● Exercise requirements
Set down exactly the lines from the first line of the records through the line that contains "Tabacco riscaldato: perché", and leave every picture out.

Data records
Segment Open

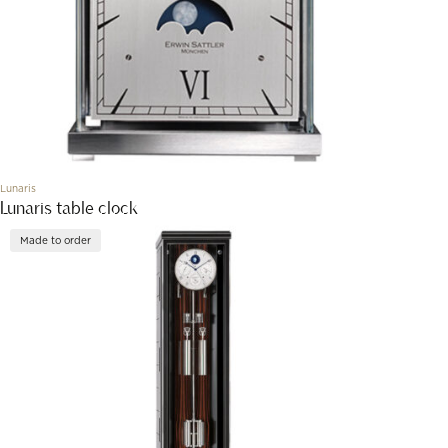
Lunaris
Lunaris table clock
Made to order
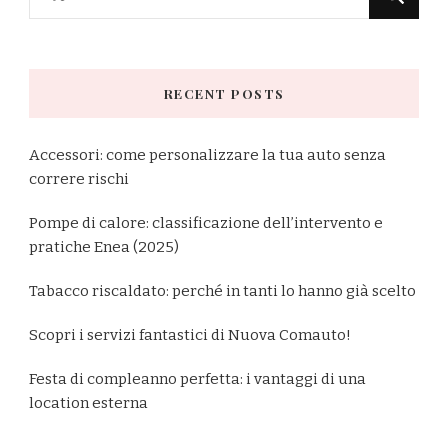
for
Something?
RECENT POSTS
Accessori: come personalizzare la tua auto senza
correre rischi
Pompe di calore: classificazione dell’intervento e
pratiche Enea (2025)
Tabacco riscaldato: perché in tanti lo hanno già scelto
Scopri i servizi fantastici di Nuova Comauto!
Festa di compleanno perfetta: i vantaggi di una
location esterna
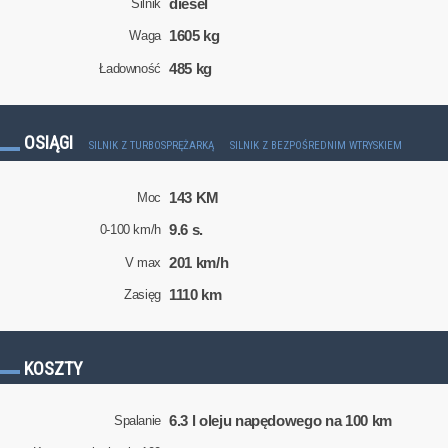
diesel
Silnik
1605 kg
Waga
485 kg
Ładowność
OSIĄGI
SILNIK Z TURBOSPRĘŻARKĄ
SILNIK Z BEZPOŚREDNIM WTRYSKIEM
143 KM
Moc
9.6 s.
0-100 km/h
201 km/h
V max
1110 km
Zasięg
KOSZTY
6.3 l oleju napędowego na 100 km
Spalanie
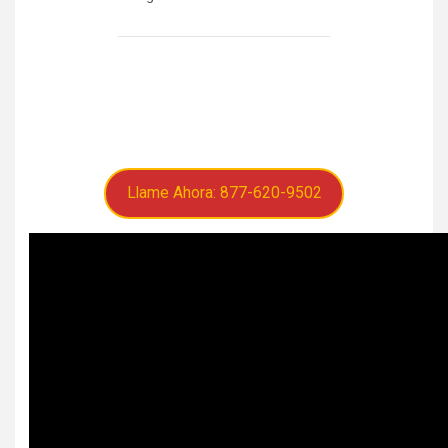
Llame Ahora: 877-620-9502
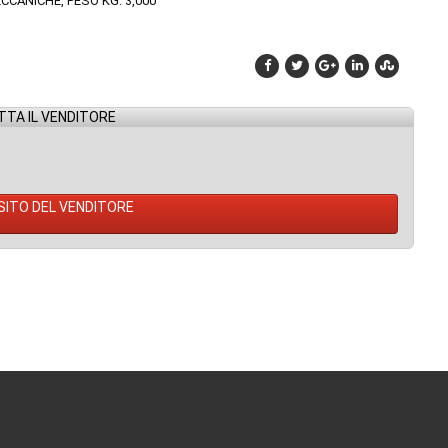
ECCANICHE, PESO KG. 3,000
TA IL VENDITORE
 SITO DEL VENDITORE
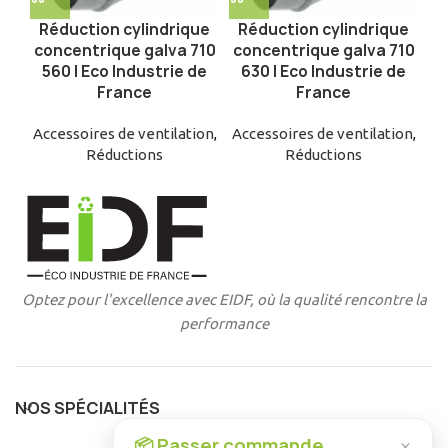
Réduction cylindrique
Réduction cylindrique
concentrique galva 710
concentrique galva 710
560 | Eco Industrie de
630 | Eco Industrie de
France
France
Accessoires de ventilation
,
Accessoires de ventilation
,
Réductions
Réductions
Optez pour l'excellence avec EIDF, où la qualité rencontre la
performance
NOS SPÉCIALITÉS
📦 Passer commande
×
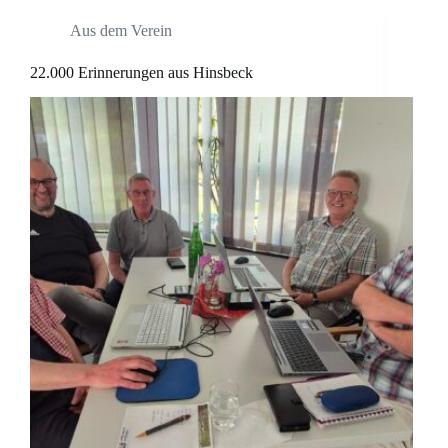
Aus dem Verein
22.000 Erinnerungen aus Hinsbeck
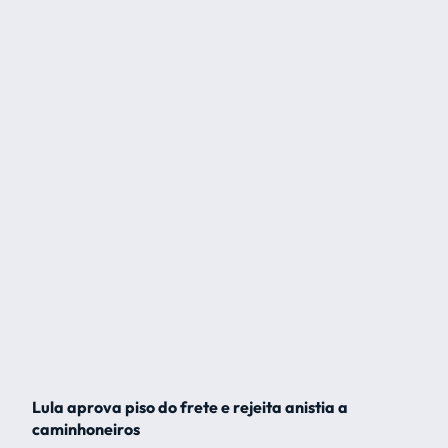
Lula aprova piso do frete e rejeita anistia a
caminhoneiros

Segment Closed

● Exercise solution
Lunaris
Lunaris table clock
Made to order
for
Something?
RECENT POSTS
Accessori: come personalizzare la tua auto senza
correre rischi
Pompe di calore: classificazione dell’intervento e
pratiche Enea (2025)
Tabacco riscaldato: perché in tanti lo hanno già scelto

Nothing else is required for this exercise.